## Data section
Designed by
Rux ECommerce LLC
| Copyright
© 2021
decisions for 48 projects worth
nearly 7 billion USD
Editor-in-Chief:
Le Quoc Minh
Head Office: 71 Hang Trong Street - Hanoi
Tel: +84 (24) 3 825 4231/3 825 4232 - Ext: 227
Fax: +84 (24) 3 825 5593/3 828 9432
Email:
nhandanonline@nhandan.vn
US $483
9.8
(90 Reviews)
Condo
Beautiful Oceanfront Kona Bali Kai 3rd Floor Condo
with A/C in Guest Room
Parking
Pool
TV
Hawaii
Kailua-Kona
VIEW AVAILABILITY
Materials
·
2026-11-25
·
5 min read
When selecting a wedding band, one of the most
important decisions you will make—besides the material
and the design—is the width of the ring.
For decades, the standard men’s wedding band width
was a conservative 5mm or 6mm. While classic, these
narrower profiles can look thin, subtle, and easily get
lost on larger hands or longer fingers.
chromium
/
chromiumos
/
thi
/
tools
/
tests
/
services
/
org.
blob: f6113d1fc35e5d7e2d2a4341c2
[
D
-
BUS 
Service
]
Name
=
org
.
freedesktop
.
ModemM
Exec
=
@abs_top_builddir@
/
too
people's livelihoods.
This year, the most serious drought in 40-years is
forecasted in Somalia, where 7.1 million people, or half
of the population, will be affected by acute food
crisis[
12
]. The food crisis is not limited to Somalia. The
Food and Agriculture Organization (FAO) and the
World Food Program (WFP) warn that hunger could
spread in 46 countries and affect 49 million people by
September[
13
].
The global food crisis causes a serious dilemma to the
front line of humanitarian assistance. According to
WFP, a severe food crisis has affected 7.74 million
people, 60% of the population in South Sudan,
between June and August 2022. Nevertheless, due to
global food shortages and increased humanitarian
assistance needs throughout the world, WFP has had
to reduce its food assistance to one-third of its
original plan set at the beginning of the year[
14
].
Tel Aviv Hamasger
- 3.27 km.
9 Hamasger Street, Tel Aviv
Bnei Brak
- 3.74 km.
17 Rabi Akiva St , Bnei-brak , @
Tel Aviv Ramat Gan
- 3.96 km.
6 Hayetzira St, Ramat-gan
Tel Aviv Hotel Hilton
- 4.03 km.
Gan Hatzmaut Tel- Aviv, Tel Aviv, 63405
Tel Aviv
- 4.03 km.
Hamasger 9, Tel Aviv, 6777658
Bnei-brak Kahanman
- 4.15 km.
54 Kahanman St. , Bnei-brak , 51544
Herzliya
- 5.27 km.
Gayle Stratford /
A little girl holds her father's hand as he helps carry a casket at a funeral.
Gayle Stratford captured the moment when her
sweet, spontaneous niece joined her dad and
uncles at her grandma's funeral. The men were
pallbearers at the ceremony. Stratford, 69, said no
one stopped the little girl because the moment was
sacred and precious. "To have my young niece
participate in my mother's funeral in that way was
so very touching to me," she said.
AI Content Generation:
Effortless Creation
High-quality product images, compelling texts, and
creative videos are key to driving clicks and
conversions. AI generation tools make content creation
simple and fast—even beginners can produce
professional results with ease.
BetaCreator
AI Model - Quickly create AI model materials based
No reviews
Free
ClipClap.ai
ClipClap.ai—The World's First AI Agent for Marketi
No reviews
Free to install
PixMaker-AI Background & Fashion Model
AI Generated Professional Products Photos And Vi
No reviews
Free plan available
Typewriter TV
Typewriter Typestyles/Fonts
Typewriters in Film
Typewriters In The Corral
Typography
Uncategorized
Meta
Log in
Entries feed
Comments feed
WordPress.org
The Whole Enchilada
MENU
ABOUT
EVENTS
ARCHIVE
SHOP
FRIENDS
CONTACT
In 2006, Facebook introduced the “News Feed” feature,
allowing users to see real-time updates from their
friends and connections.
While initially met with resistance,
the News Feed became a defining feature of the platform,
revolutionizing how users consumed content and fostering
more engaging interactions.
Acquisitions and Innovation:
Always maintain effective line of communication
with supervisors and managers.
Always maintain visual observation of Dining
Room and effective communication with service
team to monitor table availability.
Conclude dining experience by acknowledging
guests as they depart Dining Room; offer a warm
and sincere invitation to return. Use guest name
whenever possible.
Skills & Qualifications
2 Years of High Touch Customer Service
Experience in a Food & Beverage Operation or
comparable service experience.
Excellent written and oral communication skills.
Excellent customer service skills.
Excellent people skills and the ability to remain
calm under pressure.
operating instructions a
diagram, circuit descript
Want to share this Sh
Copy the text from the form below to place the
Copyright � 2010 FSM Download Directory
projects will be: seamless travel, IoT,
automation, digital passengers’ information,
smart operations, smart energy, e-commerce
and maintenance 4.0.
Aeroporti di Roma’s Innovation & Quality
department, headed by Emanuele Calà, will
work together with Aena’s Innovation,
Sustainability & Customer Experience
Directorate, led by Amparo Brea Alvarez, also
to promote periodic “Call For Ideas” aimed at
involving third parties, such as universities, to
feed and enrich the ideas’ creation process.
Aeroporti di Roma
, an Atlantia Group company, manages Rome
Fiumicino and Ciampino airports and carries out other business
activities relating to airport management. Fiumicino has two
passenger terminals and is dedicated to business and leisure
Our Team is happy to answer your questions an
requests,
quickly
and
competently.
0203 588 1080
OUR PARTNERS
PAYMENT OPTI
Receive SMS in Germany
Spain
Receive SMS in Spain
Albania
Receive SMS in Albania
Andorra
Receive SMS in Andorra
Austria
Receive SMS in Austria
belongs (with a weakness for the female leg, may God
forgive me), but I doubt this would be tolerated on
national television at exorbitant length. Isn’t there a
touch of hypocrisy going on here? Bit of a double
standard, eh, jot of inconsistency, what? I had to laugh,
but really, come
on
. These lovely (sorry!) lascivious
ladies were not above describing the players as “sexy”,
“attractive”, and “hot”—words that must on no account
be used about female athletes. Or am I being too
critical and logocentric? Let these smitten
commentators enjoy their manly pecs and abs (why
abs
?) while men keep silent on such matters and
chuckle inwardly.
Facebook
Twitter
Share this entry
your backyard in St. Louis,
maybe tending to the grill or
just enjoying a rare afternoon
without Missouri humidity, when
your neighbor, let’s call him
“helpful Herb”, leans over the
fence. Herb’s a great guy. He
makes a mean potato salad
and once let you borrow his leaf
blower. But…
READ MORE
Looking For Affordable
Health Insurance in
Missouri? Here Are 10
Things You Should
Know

## What to work on
Each line containing "people" belongs in the answer; pick these out of the material and copy them.

## Exercise output
people's livelihoods.
forecasted in Somalia, where 7.1 million people, or half
spread in 46 countries and affect 49 million people by
people, 60% of the population in South Sudan,
Excellent people skills and the ability to remain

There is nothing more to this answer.